2.  Participation:  Do those working for this cause have actual contact with the beneficiaries?  Have they actually been there, done that?  Is their lifestyle roughly the same, even if they have the independent capacity to live in a much grander style? 
3.  Identification:  Are they resisting the temptation to be “better,” the “big person” who is stooping to help the pitiful?  Or are they one of them, equal.
4.  Acceptance by the category:  If, for instance, the “puppies” are sexworkers, do they accept this charitable helper as one of them, able to see their world as they see it and therefore possibly help find a way out of it that doesn’t make victim-puppies out of them?
5.  Is the help empowering?  Will the empowerment be removed when the puppies become dogs?  Or will they suddenly be criminalized, impounded, accused?
6.  Is it first level, on the ground, in the trenches, or is it Ivory Tower critiques and theorizing working from data-surfing and bibliography?
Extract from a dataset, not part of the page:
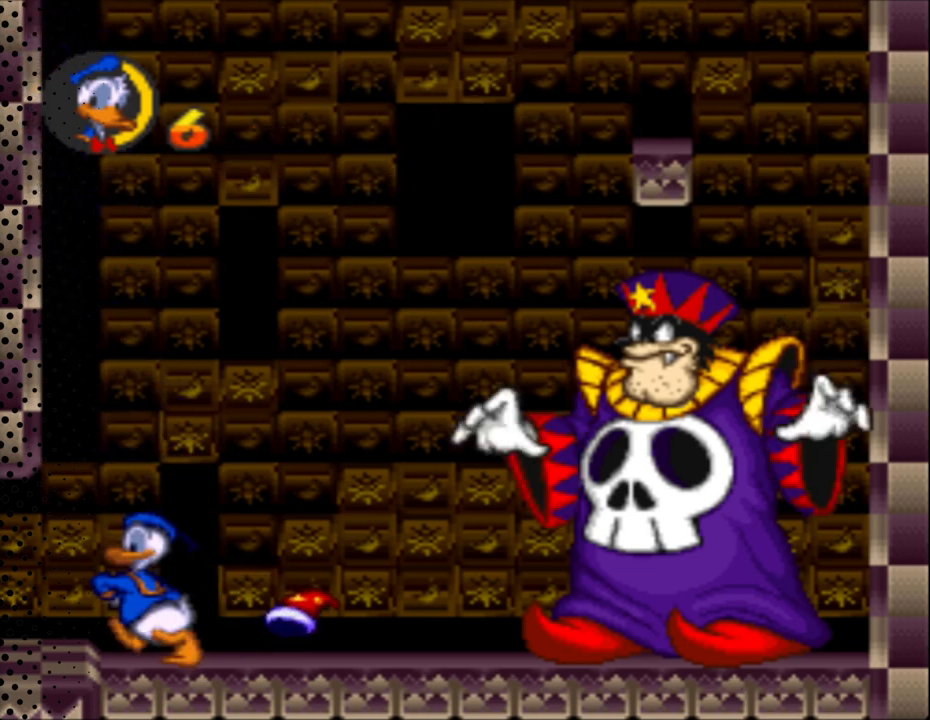
{"buttons": ["Y", "DPAD_RIGHT"], "events": [[100, "DPAD_RIGHT", "down"], [100, "DPAD_UP", "up"]]}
7.  Transparency is a difficult issue.  Protecting those stigmatized can mean sheltering their particulars as much as sheltering their bodies.  Those who traffick in stigmatizing are constantly mining for info about infection, gender-identification, “failure”, insanity, arrests.  Extortion is a kind of trafficking:  “Send five dollars or I will reveal your past.”  Therefore, part of the work of opposing trafficking is opposing stigma of all kinds and possibly also the reverse of stigma, which is superiority: elitism, privilege.
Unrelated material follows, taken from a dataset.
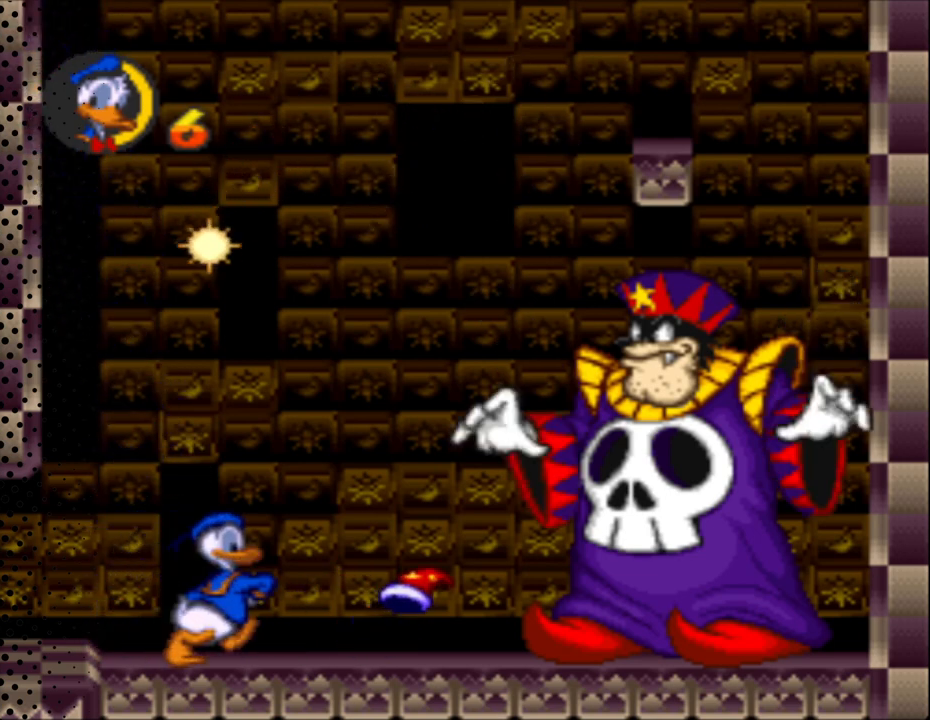
{"buttons": ["B", "Y", "DPAD_RIGHT"], "events": [[133, "B", "down"]]}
8.  Systems and games are surely at the base of much woe.  Overpopulation, outmoded systems of governance, rampant capitalism (commodification), dwindling resources, lack of consensus, overspecialization, distancing from reality, self-protection, and a constantly shifting state of the planet and the knowledge of it, mean that what worked yesterday won’t work today.  (“Send five dollars and I’ll tell you the secret of the universe!”)
9.  Fear.  (“Send five dollars and I’ll tell you how to survive when the world is destroyed.”)  Best voting and war-mongering scam yet.
10.  Funding by accomplishment:  Pups should avoid dependence on both charity and institutions.  Take your life into your own hands, Pup.
11.  Charity does not entitle control or ownership of the issue, not even by the government.  How can a government “own” HIV-AIDS and suppress all differences of opinion or competition?

12.  If the category doesn’t include those who are ugly, infected, vicious, stubborn, unhousebroken, or handicapped some way, it’s not compassion.  In fact, specimens like this who turn up in “shelters” are euthanized. Mother Nature does the same thing, but doesn’t pretend it’s compassion.